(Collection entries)

◇ ◇ ◇ ◇ ◇

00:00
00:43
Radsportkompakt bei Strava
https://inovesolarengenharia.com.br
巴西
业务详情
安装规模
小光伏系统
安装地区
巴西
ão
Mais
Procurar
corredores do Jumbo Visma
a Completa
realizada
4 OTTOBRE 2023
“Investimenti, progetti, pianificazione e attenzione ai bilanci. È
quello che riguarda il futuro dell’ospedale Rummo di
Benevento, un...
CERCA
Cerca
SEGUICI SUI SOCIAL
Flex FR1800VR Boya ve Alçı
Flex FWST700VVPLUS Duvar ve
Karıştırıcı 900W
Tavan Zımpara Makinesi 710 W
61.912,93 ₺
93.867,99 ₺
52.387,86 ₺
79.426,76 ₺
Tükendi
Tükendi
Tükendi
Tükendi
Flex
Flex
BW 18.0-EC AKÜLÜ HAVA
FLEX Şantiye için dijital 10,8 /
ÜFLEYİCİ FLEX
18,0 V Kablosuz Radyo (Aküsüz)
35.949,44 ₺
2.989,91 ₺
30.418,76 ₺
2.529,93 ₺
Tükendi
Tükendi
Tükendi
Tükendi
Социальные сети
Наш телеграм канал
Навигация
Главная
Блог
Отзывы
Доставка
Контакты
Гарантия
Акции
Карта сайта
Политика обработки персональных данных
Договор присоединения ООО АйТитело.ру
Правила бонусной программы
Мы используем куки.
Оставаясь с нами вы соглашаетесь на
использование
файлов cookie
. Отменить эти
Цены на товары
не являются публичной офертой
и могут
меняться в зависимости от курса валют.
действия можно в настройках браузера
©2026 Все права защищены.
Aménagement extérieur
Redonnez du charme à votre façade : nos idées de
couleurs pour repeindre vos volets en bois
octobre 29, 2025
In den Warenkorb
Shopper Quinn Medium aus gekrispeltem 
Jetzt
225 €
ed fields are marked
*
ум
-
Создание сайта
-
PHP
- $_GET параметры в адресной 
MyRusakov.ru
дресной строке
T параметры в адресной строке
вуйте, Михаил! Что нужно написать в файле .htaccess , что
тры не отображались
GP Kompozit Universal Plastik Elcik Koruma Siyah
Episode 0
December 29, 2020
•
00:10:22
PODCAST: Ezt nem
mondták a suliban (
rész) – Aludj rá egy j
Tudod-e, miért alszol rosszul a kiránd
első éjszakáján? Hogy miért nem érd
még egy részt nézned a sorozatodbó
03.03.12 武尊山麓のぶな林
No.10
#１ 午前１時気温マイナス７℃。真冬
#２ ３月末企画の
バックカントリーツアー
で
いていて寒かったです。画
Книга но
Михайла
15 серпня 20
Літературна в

◇ ◇ ◇ ◇ ◇

▸ **TRY IT**
Go through the data, and copy each line in which the word "адресной" appears.

▸ **EXERCISE OUTPUT**
- $_GET параметры в адресной 
T параметры в адресной строке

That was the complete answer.